While it was known since September of last year that IMSA and Grand-Am would be merging, effectively bringing the American Le Mans Series and Grand American Rolex Series together, this year has seen the series’ identity and brand take shape, as well as the technical regulations tested and certified.

January 8 saw the first draft of the class structure released, then on March 14, the series debuted with its title and logo.

Then, in November it made its first series tests at Sebring and Daytona that saw all the cars, from Daytona Prototypes to the GT Daytona class running together on track.

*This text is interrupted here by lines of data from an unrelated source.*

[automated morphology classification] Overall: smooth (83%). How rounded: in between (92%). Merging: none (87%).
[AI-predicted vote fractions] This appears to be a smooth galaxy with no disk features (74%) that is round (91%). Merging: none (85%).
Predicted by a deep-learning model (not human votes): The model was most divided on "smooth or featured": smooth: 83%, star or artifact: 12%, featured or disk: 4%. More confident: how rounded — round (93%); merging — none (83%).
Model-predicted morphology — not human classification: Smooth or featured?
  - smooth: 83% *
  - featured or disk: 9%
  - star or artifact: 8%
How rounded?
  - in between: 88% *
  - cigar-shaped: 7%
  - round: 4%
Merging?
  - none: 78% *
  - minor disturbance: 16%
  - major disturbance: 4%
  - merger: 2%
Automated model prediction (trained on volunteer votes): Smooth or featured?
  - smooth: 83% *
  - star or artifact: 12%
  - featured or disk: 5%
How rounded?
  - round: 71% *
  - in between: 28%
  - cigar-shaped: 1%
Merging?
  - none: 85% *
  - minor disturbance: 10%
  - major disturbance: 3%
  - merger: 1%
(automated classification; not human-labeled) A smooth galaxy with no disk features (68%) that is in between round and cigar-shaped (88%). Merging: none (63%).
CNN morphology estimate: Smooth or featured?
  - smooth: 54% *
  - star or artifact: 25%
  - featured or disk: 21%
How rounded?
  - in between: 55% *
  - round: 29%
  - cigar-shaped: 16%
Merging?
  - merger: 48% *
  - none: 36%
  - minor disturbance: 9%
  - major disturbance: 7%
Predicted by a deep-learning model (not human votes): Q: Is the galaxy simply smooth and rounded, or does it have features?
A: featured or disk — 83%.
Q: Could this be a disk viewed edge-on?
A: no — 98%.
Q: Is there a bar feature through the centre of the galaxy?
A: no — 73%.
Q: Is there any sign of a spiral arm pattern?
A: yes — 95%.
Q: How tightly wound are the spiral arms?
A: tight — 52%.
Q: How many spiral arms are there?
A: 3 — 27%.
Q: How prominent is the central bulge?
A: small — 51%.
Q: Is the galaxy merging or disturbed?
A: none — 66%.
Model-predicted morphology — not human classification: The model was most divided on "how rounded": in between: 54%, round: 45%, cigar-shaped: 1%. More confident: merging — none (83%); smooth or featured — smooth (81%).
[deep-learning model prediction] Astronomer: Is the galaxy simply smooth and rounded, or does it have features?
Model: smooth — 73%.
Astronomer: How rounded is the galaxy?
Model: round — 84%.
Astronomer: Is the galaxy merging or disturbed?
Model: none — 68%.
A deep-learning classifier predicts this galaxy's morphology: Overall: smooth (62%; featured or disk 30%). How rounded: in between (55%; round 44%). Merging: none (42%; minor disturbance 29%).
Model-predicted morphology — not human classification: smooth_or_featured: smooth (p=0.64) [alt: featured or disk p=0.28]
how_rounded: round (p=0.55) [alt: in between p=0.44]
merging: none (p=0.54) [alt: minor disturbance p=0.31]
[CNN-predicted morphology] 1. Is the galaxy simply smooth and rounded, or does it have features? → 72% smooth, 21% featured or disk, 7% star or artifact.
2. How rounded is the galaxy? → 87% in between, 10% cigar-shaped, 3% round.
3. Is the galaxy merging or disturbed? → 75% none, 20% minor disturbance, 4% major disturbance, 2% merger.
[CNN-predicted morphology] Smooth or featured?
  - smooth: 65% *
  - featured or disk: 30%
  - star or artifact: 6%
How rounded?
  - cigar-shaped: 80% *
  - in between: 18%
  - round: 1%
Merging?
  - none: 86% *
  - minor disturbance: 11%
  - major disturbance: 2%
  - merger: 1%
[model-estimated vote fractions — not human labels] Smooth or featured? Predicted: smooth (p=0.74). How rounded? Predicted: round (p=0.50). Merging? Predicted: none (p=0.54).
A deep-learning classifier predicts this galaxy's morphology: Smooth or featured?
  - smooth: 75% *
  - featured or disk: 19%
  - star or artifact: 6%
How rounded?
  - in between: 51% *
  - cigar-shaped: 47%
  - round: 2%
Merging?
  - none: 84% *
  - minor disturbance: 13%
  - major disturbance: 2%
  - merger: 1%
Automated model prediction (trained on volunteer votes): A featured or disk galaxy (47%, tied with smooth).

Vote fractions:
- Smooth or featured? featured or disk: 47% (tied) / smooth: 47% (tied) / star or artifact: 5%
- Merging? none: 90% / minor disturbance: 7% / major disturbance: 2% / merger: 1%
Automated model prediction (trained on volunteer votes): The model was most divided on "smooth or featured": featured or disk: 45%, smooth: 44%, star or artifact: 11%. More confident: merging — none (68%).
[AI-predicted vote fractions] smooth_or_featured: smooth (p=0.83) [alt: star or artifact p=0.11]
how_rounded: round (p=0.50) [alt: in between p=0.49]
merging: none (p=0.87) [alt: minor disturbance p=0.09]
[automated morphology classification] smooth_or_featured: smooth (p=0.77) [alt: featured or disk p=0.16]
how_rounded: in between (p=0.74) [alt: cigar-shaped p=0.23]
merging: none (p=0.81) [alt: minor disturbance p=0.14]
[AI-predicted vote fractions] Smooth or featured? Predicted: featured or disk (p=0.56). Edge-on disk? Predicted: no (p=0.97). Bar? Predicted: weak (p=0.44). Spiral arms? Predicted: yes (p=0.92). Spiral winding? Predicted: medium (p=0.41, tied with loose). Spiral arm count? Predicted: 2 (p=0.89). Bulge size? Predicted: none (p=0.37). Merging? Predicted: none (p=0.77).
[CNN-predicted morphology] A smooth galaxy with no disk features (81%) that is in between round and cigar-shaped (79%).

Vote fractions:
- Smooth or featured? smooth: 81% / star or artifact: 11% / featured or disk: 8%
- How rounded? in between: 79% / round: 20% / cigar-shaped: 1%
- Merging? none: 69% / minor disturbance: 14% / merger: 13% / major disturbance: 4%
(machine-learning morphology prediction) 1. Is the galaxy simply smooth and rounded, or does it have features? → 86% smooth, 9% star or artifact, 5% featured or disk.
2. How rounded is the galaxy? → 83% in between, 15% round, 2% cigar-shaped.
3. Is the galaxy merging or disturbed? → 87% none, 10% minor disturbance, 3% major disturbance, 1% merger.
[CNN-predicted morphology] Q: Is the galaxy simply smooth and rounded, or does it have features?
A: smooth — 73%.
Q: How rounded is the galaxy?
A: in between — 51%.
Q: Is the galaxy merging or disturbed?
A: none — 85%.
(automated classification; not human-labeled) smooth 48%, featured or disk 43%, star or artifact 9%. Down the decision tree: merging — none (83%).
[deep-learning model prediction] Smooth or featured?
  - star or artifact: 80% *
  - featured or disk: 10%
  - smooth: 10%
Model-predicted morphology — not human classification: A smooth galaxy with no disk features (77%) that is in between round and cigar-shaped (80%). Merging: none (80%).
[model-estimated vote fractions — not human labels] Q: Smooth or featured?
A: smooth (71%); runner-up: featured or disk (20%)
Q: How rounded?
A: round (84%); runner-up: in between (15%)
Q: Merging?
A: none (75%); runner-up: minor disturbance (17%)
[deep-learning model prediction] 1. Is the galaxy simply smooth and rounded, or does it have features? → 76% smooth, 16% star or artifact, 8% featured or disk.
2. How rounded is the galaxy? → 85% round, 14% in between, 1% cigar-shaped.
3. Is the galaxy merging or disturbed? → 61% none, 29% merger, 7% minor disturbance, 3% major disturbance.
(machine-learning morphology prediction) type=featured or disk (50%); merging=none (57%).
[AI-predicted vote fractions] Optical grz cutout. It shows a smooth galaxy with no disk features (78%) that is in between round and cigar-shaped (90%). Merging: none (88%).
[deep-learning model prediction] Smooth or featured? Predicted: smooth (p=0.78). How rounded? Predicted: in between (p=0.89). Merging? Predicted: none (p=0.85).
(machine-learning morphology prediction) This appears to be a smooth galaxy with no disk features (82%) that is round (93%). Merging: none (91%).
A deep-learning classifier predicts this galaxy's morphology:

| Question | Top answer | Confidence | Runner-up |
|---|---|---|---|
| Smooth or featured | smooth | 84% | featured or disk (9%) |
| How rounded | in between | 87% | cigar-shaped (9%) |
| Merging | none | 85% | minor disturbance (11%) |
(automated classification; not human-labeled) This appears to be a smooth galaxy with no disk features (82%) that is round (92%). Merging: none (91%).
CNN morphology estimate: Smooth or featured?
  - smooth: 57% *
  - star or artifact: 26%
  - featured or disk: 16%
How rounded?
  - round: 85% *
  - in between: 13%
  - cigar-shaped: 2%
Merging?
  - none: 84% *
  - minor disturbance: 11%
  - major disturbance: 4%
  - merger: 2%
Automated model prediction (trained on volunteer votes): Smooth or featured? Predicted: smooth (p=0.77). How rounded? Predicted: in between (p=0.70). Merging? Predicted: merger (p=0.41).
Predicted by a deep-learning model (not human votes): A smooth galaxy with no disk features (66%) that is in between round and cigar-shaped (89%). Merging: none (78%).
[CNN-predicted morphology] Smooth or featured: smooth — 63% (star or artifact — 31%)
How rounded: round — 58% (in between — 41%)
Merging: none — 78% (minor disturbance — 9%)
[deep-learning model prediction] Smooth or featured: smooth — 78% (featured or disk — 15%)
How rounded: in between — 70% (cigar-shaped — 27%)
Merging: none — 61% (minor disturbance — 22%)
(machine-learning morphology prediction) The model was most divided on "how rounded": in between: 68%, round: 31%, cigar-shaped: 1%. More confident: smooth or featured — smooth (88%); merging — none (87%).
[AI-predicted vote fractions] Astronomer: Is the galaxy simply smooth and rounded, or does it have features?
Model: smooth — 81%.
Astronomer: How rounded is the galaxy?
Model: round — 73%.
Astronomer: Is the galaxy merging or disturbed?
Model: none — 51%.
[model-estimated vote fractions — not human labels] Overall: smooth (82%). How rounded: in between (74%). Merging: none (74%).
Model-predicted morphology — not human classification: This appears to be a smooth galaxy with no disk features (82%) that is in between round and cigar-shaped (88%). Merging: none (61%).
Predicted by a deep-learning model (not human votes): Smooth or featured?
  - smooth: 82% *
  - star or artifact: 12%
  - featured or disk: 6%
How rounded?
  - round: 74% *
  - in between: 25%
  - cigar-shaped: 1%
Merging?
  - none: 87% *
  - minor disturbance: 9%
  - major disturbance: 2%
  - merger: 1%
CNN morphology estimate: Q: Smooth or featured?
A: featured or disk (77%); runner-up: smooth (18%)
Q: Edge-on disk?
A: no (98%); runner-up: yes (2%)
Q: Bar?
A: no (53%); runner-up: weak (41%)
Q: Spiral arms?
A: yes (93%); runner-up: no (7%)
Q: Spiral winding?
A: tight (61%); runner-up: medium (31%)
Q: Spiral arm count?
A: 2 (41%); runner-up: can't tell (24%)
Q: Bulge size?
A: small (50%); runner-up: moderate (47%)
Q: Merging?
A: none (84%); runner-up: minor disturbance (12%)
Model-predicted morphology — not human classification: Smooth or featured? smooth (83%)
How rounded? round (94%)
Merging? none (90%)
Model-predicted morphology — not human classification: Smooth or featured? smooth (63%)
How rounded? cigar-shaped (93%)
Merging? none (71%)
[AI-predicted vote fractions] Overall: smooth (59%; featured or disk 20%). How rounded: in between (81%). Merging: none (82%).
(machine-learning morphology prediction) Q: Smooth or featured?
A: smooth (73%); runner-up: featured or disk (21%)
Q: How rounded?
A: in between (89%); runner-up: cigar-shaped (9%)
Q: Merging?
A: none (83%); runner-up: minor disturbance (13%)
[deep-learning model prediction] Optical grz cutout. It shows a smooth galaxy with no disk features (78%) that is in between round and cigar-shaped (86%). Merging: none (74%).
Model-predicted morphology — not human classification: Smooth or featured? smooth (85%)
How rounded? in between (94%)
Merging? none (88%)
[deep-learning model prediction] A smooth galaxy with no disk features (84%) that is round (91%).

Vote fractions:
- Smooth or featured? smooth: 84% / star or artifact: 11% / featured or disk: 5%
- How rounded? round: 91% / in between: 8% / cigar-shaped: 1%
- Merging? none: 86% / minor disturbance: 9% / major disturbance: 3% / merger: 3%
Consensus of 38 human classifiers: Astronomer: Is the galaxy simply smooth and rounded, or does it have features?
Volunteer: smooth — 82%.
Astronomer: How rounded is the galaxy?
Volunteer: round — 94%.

But something wasn’t right.

#5 Action Express Racing Corvette DP: Joao Barbosa, Christian Fittipaldi
#5 Action Express Racing Corvette DP: Joao Barbosa, Christian Fittipaldi

Photo by: Trevor Horn

During the first day of Daytona testing, two Daytona Prototypes became airborne after tire failures. IMSA shut down practice for those cars and work began on finding out the causes and fixing them before the January opening race at that same track.

Luckily, no one was injured in these high-speed, high-altitude accidents.

The series is still working on all the final competition rules for the series. This fact alone has much of the teams upset, but with the recent events at Daytona, it is important for them to get it right.

There will be a season opening TUDOR United SportsCar Championship race at the 24 Hours of Daytona. How much preparation these teams will really have is still up in the air.

“The target for the last couple of weeks has been working on the DP cars and getting the Daytona setup for those guys,” Scott Elkins, IMSA Technical Chief said.

“We’re going to have more examples of P2 cars at the Roar. That will help us gather more data. We’ll take that and we’ll make some final decisions on the P2/DP balance after the Roar, probably.”